Investigation of functional, physical, mechanical and thermal properties of TiO2 embedded polyester hybrid composites: A design of experiment (DoE) study

Abstract

This paper presents a study on the Design of Experiments (DoE) approach to optimize the fabrication parameters of titania (TiO2) embedded glass fiber reinforced polyester hybrid composites (HCs). HCs of unsaturated polyester resin (UPR) were fabricated using methyl ethyl ketone peroxide (MEKP) as the curing agent by hand lay-up process (HLUP) and compression molding technique (CMT). The fabrication parameters were optimized by Taguchi DoE (an orthogonal array of L25) using 3 control factors (concentration of TiO2, concentration of MEKP and curing temperature) having 5 levels each. Statistical tools were employed to identify significant factors affecting tensile strengths and its reproducibility during HLUP. It was found that the concentration of TiO2 in HCs significantly influenced the tensile strength (TS) followed by MEKP concentration and curing temperature.
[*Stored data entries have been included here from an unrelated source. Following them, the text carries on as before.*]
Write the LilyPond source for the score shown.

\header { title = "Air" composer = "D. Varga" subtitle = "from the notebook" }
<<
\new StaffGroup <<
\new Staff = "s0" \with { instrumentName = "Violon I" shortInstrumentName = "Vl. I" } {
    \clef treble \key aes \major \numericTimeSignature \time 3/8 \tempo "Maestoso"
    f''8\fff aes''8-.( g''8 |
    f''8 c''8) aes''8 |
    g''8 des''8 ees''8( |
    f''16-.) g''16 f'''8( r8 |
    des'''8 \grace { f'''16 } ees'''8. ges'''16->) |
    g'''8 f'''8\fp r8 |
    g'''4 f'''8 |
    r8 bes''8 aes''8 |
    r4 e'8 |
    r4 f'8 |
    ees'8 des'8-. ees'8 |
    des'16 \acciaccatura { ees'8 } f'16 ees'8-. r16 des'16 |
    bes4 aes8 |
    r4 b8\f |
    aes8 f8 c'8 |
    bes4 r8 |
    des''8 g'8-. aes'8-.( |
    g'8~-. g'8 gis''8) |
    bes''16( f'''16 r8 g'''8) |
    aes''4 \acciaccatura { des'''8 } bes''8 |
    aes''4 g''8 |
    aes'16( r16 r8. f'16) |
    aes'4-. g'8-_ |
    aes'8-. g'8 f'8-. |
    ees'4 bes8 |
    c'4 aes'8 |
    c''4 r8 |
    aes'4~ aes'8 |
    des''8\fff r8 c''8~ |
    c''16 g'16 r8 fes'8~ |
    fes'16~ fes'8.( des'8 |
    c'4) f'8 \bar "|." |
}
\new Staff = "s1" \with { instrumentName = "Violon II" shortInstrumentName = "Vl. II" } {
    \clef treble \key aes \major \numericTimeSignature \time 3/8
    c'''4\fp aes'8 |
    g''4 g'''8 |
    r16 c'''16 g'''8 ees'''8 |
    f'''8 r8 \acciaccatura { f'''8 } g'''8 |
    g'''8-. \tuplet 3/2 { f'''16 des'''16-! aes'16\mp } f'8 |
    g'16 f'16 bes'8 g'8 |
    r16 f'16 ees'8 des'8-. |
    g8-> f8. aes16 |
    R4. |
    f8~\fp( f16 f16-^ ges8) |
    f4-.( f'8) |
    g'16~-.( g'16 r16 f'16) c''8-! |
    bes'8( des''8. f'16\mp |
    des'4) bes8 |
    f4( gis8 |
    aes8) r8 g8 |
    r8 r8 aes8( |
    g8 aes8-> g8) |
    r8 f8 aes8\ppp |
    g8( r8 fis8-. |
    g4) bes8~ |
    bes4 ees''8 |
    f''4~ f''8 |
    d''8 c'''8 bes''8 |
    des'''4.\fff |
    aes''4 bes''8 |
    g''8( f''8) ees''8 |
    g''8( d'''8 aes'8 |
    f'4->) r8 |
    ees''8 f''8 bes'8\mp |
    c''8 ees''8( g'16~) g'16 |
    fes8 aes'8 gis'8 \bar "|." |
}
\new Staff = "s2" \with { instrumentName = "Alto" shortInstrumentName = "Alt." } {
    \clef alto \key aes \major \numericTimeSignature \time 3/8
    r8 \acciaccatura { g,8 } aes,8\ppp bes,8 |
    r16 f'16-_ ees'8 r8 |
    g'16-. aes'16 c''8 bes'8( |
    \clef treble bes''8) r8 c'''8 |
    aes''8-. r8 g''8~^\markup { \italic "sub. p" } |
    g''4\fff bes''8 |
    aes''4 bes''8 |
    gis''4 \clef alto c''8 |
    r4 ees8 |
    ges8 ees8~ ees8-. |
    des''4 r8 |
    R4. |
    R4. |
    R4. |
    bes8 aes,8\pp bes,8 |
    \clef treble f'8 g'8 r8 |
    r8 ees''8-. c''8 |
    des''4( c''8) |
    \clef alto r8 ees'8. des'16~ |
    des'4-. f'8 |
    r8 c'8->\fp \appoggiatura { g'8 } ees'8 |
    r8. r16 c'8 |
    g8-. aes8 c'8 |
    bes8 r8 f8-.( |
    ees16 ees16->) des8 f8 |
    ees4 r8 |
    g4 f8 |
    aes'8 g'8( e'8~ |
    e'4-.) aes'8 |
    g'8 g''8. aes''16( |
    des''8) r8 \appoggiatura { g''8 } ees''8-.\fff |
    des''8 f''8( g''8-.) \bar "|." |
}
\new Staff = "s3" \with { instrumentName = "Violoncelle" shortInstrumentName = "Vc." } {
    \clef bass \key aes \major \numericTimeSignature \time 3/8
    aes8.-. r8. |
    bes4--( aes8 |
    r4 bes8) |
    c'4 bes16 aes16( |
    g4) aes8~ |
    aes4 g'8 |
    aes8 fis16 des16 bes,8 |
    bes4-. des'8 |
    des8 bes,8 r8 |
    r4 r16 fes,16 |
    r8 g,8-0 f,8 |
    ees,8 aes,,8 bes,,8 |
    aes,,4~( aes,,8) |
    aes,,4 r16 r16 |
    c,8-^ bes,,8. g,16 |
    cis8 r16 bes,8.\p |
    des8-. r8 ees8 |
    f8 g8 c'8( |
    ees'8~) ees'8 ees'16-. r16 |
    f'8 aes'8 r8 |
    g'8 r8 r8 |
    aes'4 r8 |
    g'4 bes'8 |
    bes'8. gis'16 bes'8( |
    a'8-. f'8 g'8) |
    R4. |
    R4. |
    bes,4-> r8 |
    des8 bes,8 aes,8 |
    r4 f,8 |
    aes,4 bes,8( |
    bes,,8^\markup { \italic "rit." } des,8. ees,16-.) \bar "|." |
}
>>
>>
The highest value of TS was obtained at 3 wt% TiO2, 2 wt% MEKP and 80 °C. Nevertheless, the sensitivity of TiO2 concentration was basis for fabrication of polyester titania glass fiber hybrids (PTGFHs), which were further investigated for density and void fractions, linear shrinkage, flexural strength, impact strength, hardness and thermal behaviors. Moreover, cross-linking and hydrogen-bonding between polymeric chains, styrene, silica content of glass fiber and TiO2 particles in PTGFHs were confirmed by Fourier transform infrared spectroscopy.